GOAL OF THE EXERCISE:
Reproduce every line of the items below word for word, with nothing changed.

Data entries:
## BEGIN
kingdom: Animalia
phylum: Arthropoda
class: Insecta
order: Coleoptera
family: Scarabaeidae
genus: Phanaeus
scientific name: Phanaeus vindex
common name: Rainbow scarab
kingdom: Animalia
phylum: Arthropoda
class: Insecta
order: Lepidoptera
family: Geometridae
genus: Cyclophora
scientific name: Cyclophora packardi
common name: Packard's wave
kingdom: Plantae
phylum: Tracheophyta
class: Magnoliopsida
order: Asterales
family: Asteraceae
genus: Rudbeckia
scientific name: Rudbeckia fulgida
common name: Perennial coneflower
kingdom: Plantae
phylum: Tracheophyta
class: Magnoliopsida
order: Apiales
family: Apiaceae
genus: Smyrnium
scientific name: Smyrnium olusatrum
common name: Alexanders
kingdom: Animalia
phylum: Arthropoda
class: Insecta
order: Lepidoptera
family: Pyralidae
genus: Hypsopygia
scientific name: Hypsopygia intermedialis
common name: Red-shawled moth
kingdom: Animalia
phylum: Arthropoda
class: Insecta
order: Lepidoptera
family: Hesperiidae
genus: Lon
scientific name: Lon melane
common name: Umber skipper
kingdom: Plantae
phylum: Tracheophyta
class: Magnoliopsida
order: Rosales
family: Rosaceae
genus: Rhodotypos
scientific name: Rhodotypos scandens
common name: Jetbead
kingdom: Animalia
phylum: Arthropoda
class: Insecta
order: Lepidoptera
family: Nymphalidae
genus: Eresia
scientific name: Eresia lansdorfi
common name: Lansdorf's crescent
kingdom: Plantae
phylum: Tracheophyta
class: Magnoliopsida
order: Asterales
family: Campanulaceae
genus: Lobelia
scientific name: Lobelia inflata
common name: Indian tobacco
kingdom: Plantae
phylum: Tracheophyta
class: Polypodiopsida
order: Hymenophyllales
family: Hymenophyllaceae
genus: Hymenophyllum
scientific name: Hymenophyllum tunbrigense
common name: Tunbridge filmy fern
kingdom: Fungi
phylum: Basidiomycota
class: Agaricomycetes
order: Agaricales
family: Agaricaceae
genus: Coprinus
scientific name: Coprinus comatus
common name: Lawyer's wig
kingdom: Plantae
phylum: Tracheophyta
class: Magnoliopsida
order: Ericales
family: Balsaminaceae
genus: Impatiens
## END
ANSWER TO THIS TASK:
kingdom: Animalia
phylum: Arthropoda
class: Insecta
order: Coleoptera
family: Scarabaeidae
genus: Phanaeus
scientific name: Phanaeus vindex
common name: Rainbow scarab
kingdom: Animalia
phylum: Arthropoda
class: Insecta
order: Lepidoptera
family: Geometridae
genus: Cyclophora
scientific name: Cyclophora packardi
common name: Packard's wave
kingdom: Plantae
phylum: Tracheophyta
class: Magnoliopsida
order: Asterales
family: Asteraceae
genus: Rudbeckia
scientific name: Rudbeckia fulgida
common name: Perennial coneflower
kingdom: Plantae
phylum: Tracheophyta
class: Magnoliopsida
order: Apiales
family: Apiaceae
genus: Smyrnium
scientific name: Smyrnium olusatrum
common name: Alexanders
kingdom: Animalia
phylum: Arthropoda
class: Insecta
order: Lepidoptera
family: Pyralidae
genus: Hypsopygia
scientific name: Hypsopygia intermedialis
common name: Red-shawled moth
kingdom: Animalia
phylum: Arthropoda
class: Insecta
order: Lepidoptera
family: Hesperiidae
genus: Lon
scientific name: Lon melane
common name: Umber skipper
kingdom: Plantae
phylum: Tracheophyta
class: Magnoliopsida
order: Rosales
family: Rosaceae
genus: Rhodotypos
scientific name: Rhodotypos scandens
common name: Jetbead
kingdom: Animalia
phylum: Arthropoda
class: Insecta
order: Lepidoptera
family: Nymphalidae
genus: Eresia
scientific name: Eresia lansdorfi
common name: Lansdorf's crescent
kingdom: Plantae
phylum: Tracheophyta
class: Magnoliopsida
order: Asterales
family: Campanulaceae
genus: Lobelia
scientific name: Lobelia inflata
common name: Indian tobacco
kingdom: Plantae
phylum: Tracheophyta
class: Polypodiopsida
order: Hymenophyllales
family: Hymenophyllaceae
genus: Hymenophyllum
scientific name: Hymenophyllum tunbrigense
common name: Tunbridge filmy fern
kingdom: Fungi
phylum: Basidiomycota
class: Agaricomycetes
order: Agaricales
family: Agaricaceae
genus: Coprinus
scientific name: Coprinus comatus
common name: Lawyer's wig
kingdom: Plantae
phylum: Tracheophyta
class: Magnoliopsida
order: Ericales
family: Balsaminaceae
genus: Impatiens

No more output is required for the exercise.